Where the word "includegraphics" appears in a line of the entries below, count that line and give the total alone.

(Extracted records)
****************************************
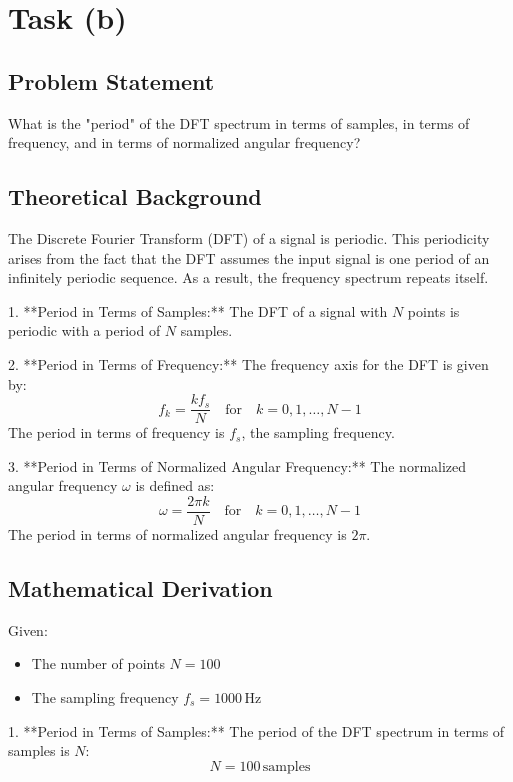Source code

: \item[(b)]
\section*{Task (b)}

\subsection*{Problem Statement}
What is the "period" of the DFT spectrum in terms of samples, in terms of frequency, and in terms of normalized angular frequency?

\subsection*{Theoretical Background}
The Discrete Fourier Transform (DFT) of a signal is periodic. This periodicity arises from the fact that the DFT assumes the input signal is one period of an infinitely periodic sequence. As a result, the frequency spectrum repeats itself.

1. **Period in Terms of Samples:**
   The DFT of a signal with \( N \) points is periodic with a period of \( N \) samples.

2. **Period in Terms of Frequency:**
   The frequency axis for the DFT is given by:
   \[
   f_k = \frac{k f_s}{N} \quad \text{for} \quad k = 0, 1, \ldots, N-1
   \]
   The period in terms of frequency is \( f_s \), the sampling frequency.

3. **Period in Terms of Normalized Angular Frequency:**
   The normalized angular frequency \( \omega \) is defined as:
   \[
   \omega = \frac{2\pi k}{N} \quad \text{for} \quad k = 0, 1, \ldots, N-1
   \]
   The period in terms of normalized angular frequency is \( 2\pi \).

\subsection*{Mathematical Derivation}
Given:
\begin{itemize}
    \item The number of points \( N = 100 \)
    \item The sampling frequency \( f_s = 1000 \, \text{Hz} \)
\end{itemize}

1. **Period in Terms of Samples:**
   The period of the DFT spectrum in terms of samples is \( N \):
   \[
   N = 100 \, \text{samples}
   \]

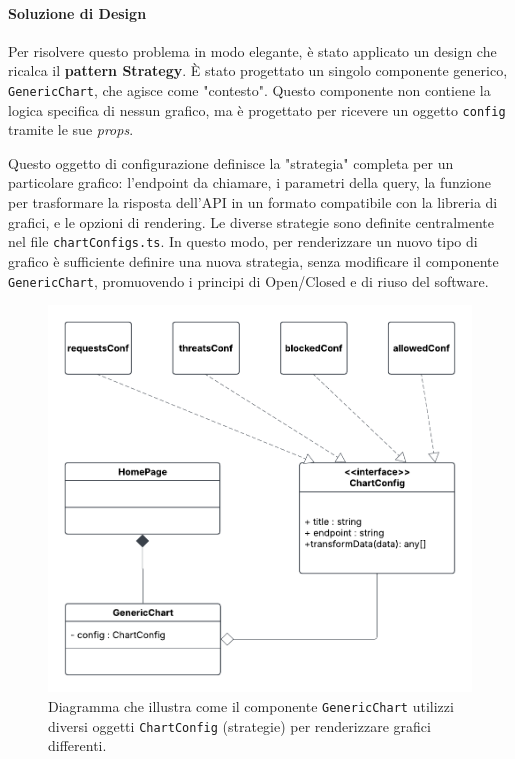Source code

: \documentclass[12pt,a4paper,openright,twoside]{book}
\begin{document}
\paragraph{Soluzione di Design}
Per risolvere questo problema in modo elegante, è stato applicato un design che ricalca il \textbf{pattern Strategy}. È stato progettato un singolo componente generico, \texttt{GenericChart}, che agisce come "contesto". Questo componente non contiene la logica specifica di nessun grafico, ma è progettato per ricevere un oggetto \texttt{config} tramite le sue \textit{props}.

Questo oggetto di configurazione definisce la "strategia" completa per un particolare grafico: l'endpoint da chiamare, i parametri della query, la funzione per trasformare la risposta dell'API in un formato compatibile con la libreria di grafici, e le opzioni di rendering. Le diverse strategie sono definite centralmente nel file \texttt{chartConfigs.ts}. In questo modo, per renderizzare un nuovo tipo di grafico è sufficiente definire una nuova strategia, senza modificare il componente \texttt{GenericChart}, promuovendo i principi di Open/Closed e di riuso del software.

\vspace{1cm}
\begin{figure}[h!]
    \centering
    \includegraphics[width=\textwidth]{figures/strategy.pdf}
    \caption{Diagramma che illustra come il componente \texttt{GenericChart} utilizzi diversi oggetti \texttt{ChartConfig} (strategie) per renderizzare grafici differenti.}
    \label{fig:strategy_frontend_uml}
\end{figure}
\vspace{1cm}
\end{document}
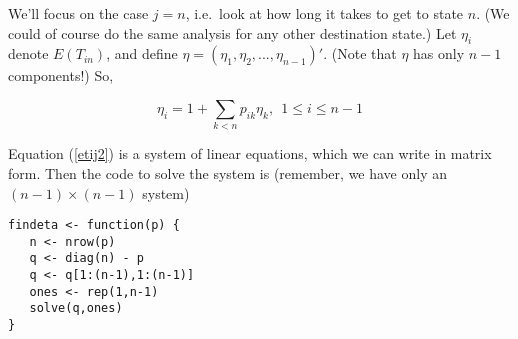 We'll focus on the case $j = n$, i.e.\ look at how long it takes to get
to state $n$.  (We could of course do the same analysis for any other
destination state.)
Let $\eta_{i}$ denote $E(T_{in})$, and define  $\eta =
(\eta_1,\eta_2,...,\eta_{n-1})'$.  (Note that $\eta$ has only $n-1$
components!)  So,

\begin{equation}
\label{etij2}
\eta_{i}
= 1 + \sum_{k < n} p_{ik} \eta_k, ~~
1 \leq i \leq n-1
\end{equation}

Equation (\ref{etij2}) is a system of linear equations, which we can
write in matrix form.  Then the code to solve the system is
(remember, we have only an $(n-1) \times (n-1)$ system)

\begin{lstlisting}                                                              
findeta <- function(p) {                                                        
   n <- nrow(p)                                                                 
   q <- diag(n) - p                                                             
   q <- q[1:(n-1),1:(n-1)]                                                      
   ones <- rep(1,n-1)                                                           
   solve(q,ones)                                                                
}                                                                               
\end{lstlisting}                        

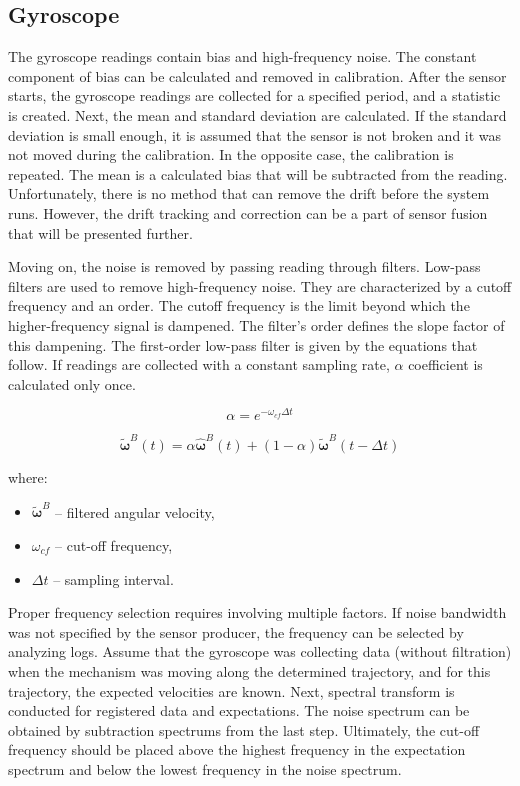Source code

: \subsection{Gyroscope}

The gyroscope readings contain bias and high-frequency noise. The constant component of bias can be calculated and removed in calibration. After the sensor starts, the gyroscope readings are collected for a specified period, and a statistic is created. Next, the mean and standard deviation are calculated. If the standard deviation is small enough, it is assumed that the sensor is not broken and it was not moved during the calibration. In the opposite case, the calibration is repeated. The mean is a calculated bias that will be subtracted from the reading. Unfortunately, there is no method that can remove the drift before the system runs. However, the drift tracking and correction can be a part of sensor fusion that will be presented further.


Moving on, the noise is removed by passing reading through filters. Low-pass filters are used to remove high-frequency noise. They are characterized by a cutoff frequency and an order. The cutoff frequency is the limit beyond which the higher-frequency signal is dampened. The filter’s order defines the slope factor of this dampening. The first-order low-pass filter is given by the equations that follow. If readings are collected with a constant sampling rate, $\alpha$ coefficient is calculated only once.

\begin{equation}
	 \alpha = e^{ - \omega_{cf} \varDelta t}
	\label{lpf_alpha}
\end{equation}

\begin{equation}
	\bm{\tilde{\omega}}^B(t) = \alpha  \bm{\hat{\omega}}^B(t) + \left( 1 - \alpha \right) \bm{\tilde{\omega}}^B(t - \varDelta t)
	\label{lpf}
\end{equation}

where:
\begin{itemize}
	\item $\bm{\tilde{\omega}}^B$ -- filtered angular velocity,
	\item $\omega_{cf}$ -- cut-off frequency,
	\item $\varDelta t$ -- sampling interval.
\end{itemize}

Proper frequency selection requires involving multiple factors. If noise bandwidth was not specified by the sensor producer, the frequency can be selected by analyzing logs. Assume that the gyroscope was collecting data (without filtration) when the mechanism was moving along the determined trajectory, and for this trajectory, the expected velocities are known. Next, spectral transform is conducted for registered data and expectations. The noise spectrum can be obtained by subtraction spectrums from the last step. Ultimately, the cut-off frequency should be placed above the highest frequency in the expectation spectrum and below the lowest frequency in the noise spectrum.\\

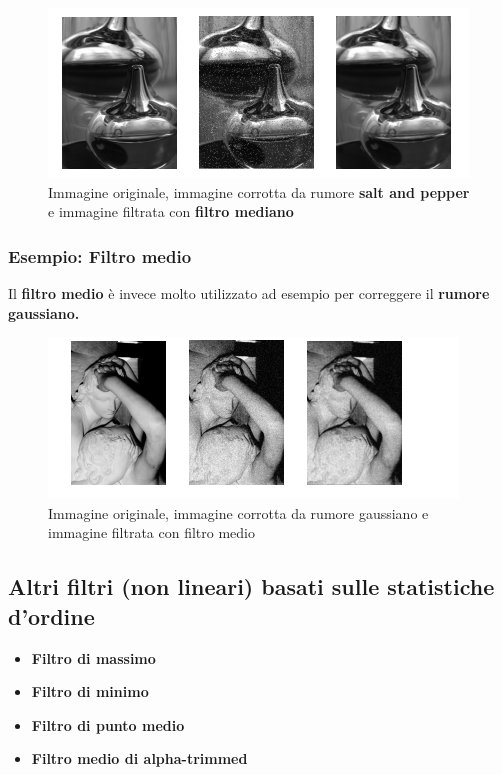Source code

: \begin{figure}[H]
    \centering
    \includegraphics[width=\linewidth, keepaspectratio]{capitoli/immagini/imgs/esempio-filtro-mediano.png}
    \caption*{Immagine originale, immagine corrotta da rumore \textbf{salt and pepper} e immagine filtrata con \textbf{filtro mediano}}
\end{figure}

\newpage
\subsubsection{Esempio: Filtro medio}

Il \textbf{filtro medio} è invece molto utilizzato ad esempio per correggere il
\textbf{rumore gaussiano.}

\begin{figure}[H]
    \centering
    \includegraphics[width=\linewidth, keepaspectratio]{capitoli/immagini/imgs/filtro-medio-esempio2.png}
    \caption*{Immagine originale, immagine corrotta da rumore gaussiano e immagine filtrata con filtro medio}
\end{figure}


\subsection{Altri filtri (non lineari) basati sulle statistiche d'ordine}
\begin{itemize}
    \item \textbf{Filtro di massimo}
    \item \textbf{Filtro di minimo}
    \item \textbf{Filtro di punto medio}
    \item \textbf{Filtro medio di alpha-trimmed}
\end{itemize}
****************************************
• _Answer to this problem_
3